A former assistant to President Lyndon B. Johnson, Doris Kearns Goodwin has written several works on American presidents, including Abraham Lincoln, Franklin D. Roosevelt and John F. Kennedy.GOODWIN: Well, the baseball book was the one book that was the short book, thank God, “Wait ‘Til Next Year.” It was about growing up in love with the Brooklyn Dodgers and my father having taught me how to keep score when I was a little girl so that I could record for him the history of that afternoon’s Brooklyn Dodger game.

And I really did love doing that. I didn’t have to do tons of research. It was memory. It was my childhood, and it brought my parents back to life. You know, instead of bringing these big old presidents back to life, my parents died when I was young, so it probably meant a lot more to me than all these other ones put together.

SAGAL: Wow.

DICKINSON: I love that book.

SAGAL: So I have to ask, Doris Kearns Goodwin, how about them Sox?

GOODWIN: Oh, it was the best summer of my life. It was so awesome. I mean just – you know, I promised myself as the summer was going along, because I was finishing this book, and I couldn’t even be on television talking about the news because I wasn’t even following it. The only thing I did was read the sports pages every day. Every day it seemed the Red Sox won.

So I kept telling myself I don’t care if they win the World Series. I don’t care what happens in the playoffs, they made me happy so long. But then of course they won the World Series. And I was at every playoff game and every World Series game. I even wore a beard one of the days.

SAGAL: Did you really?

SAGAL: And speaking as an esteemed historian, a Pulitzer Prize-winning historian, do in fact, in your scholarly opinion, the Yankees suck?

GOODWIN: Without a question.

SAGAL: Thank you.

And the program ended with panelist predictions:

SAGAL: Now panel, what will A-Rod do without baseball? Luke Burbank.

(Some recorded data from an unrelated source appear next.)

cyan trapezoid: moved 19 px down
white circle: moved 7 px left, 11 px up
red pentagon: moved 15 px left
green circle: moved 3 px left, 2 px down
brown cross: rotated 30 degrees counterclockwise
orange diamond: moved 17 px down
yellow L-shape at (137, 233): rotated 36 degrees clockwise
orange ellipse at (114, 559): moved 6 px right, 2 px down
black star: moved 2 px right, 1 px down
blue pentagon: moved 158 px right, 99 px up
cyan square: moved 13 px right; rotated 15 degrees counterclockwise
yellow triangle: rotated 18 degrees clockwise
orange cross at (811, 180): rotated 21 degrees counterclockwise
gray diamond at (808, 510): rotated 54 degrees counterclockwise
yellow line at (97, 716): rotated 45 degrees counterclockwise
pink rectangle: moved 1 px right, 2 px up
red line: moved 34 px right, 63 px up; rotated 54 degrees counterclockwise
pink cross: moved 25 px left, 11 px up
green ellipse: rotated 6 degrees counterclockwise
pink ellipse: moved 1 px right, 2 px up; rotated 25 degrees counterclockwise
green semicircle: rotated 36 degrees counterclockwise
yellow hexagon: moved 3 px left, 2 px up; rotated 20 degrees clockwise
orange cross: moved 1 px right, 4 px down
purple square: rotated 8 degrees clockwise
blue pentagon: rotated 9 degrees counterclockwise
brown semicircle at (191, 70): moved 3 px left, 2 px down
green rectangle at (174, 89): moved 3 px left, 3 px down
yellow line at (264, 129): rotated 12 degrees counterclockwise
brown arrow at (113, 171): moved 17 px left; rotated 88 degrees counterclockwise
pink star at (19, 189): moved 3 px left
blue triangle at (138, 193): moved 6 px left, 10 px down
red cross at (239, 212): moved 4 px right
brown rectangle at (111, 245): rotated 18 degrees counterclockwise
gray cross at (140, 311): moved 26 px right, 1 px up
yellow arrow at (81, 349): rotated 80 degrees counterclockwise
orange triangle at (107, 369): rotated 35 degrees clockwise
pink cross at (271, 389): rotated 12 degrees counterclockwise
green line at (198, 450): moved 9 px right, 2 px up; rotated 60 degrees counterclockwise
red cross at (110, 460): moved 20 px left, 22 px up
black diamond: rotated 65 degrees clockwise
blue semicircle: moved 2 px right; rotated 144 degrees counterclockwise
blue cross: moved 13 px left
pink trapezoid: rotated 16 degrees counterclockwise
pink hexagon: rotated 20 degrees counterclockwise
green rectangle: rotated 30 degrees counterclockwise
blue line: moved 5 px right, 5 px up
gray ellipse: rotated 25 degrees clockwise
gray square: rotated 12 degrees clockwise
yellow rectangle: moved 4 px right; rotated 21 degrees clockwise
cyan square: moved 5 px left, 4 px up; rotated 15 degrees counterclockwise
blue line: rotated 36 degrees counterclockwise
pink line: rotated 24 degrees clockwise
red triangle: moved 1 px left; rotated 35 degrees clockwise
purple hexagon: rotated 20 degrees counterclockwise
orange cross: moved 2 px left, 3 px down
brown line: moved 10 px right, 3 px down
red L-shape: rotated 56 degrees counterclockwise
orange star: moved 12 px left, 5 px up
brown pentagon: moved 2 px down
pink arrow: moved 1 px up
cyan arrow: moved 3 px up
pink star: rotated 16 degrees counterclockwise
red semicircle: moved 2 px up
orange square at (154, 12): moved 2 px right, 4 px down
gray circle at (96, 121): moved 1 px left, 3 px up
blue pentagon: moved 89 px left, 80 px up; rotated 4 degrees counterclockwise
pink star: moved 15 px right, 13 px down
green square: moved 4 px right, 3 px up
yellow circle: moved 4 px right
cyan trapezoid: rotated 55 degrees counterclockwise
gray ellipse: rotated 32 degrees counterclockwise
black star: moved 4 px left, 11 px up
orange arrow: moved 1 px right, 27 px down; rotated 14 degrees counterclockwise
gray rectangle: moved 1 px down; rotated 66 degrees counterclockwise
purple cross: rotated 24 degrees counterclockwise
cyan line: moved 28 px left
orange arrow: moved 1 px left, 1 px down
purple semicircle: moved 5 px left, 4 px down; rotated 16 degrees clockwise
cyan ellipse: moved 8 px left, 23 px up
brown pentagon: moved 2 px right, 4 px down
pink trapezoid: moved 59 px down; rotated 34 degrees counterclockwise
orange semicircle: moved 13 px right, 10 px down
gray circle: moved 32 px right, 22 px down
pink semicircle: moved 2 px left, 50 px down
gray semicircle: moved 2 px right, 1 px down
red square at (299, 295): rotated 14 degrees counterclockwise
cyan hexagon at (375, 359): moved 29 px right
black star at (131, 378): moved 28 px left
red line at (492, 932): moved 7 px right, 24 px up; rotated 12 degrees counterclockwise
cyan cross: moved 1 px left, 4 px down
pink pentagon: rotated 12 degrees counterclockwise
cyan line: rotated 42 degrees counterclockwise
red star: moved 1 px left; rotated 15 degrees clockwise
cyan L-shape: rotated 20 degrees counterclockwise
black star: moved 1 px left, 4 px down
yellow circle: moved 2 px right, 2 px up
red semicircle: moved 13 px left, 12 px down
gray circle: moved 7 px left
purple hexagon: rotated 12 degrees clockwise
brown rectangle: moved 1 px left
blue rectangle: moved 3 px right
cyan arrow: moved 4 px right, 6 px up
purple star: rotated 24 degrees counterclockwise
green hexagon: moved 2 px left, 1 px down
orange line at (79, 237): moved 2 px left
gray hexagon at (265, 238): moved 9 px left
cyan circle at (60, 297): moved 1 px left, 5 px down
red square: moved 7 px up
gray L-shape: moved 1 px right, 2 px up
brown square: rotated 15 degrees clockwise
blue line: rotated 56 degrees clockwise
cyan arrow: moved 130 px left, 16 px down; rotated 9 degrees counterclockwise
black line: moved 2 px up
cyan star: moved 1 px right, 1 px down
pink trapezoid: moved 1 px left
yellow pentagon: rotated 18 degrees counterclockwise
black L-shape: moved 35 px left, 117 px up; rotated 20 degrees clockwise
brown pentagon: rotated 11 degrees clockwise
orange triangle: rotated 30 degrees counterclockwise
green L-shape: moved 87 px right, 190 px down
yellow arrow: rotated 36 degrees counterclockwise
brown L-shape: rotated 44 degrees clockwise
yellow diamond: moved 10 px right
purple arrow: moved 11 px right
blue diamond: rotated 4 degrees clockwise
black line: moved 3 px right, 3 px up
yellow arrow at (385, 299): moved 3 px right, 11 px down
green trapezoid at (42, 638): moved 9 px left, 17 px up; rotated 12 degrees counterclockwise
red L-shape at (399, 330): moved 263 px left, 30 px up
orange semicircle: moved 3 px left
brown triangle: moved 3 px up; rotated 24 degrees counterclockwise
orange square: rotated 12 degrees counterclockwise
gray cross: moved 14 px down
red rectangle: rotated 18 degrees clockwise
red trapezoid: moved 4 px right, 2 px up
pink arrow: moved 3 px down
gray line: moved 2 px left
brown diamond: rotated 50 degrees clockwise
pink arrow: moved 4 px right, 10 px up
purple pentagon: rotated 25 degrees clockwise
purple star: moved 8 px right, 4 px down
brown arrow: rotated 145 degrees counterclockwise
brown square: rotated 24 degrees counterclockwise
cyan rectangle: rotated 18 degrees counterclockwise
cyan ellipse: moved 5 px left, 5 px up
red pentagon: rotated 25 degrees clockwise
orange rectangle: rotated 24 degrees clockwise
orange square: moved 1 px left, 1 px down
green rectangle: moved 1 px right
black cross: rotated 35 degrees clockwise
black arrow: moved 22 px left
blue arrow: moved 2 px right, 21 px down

BURBANK: You know, New Jersey’s going to be looking for a new governor.

BURBANK: And if he was weirdly strong that would just be gravy I guess.

SAGAL: Amy Dickinson.

DICKINSON: He’s not quite sure what he’s going to do but he does know this. He’s really pumped up for it.

SAGAL: And P.J. O’Rourke.

O’ROURKE: God, I had the same answer as Luke almost, big steroid body’s going to run for governor of California.